### What to produce
Beginning with the line that has "right eye: (856, 327)", please write out each remaining line of the listing below, word for word.

= = = = = = =

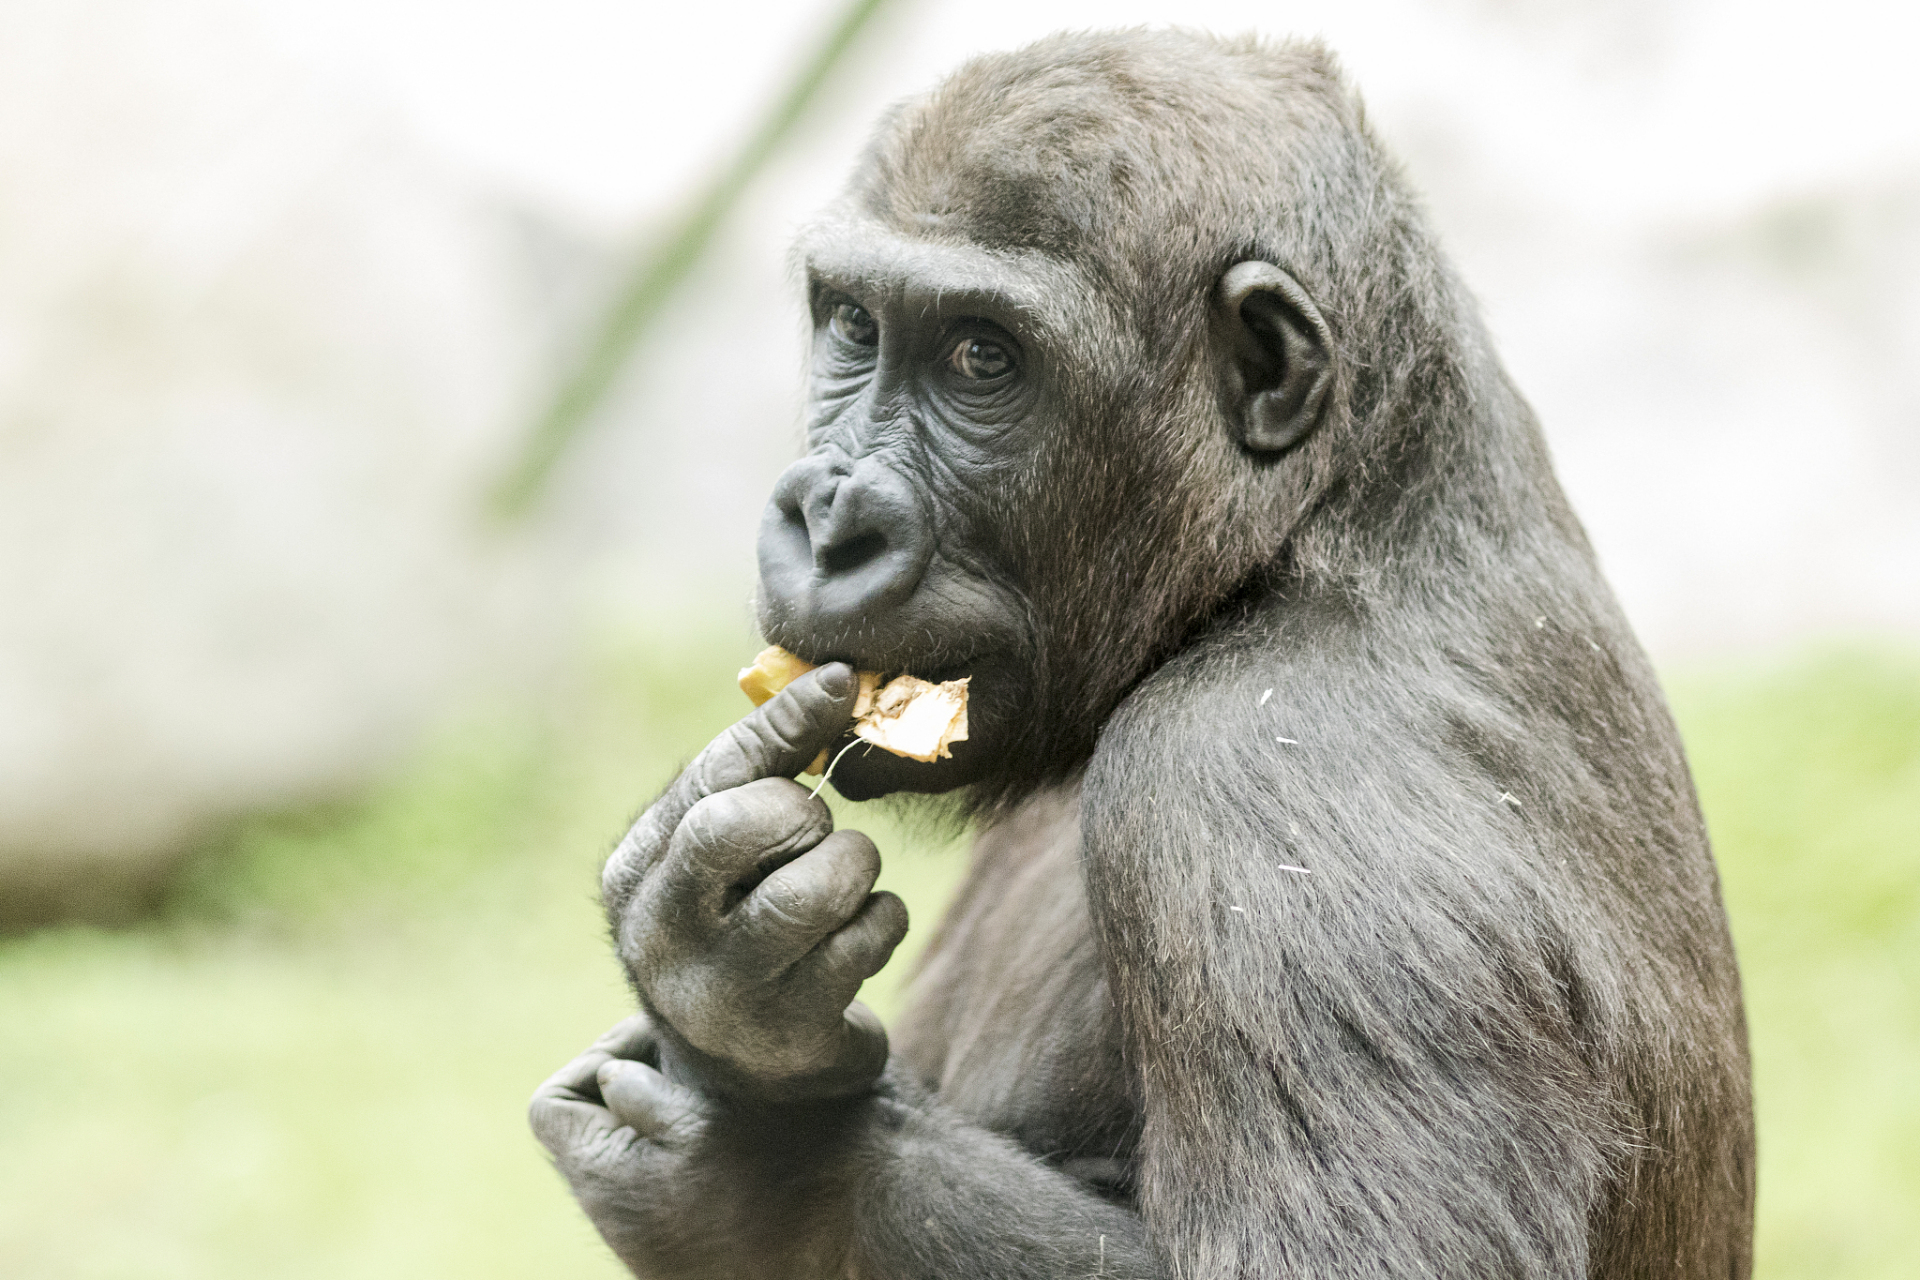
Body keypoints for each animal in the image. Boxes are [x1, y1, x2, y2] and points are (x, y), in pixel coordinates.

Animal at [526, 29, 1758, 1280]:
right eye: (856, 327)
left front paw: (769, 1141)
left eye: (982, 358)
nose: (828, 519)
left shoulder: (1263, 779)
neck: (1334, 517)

= = = = = = =

### Task response
right eye: (856, 327)
left front paw: (769, 1141)
left eye: (982, 358)
nose: (828, 519)
left shoulder: (1263, 779)
neck: (1334, 517)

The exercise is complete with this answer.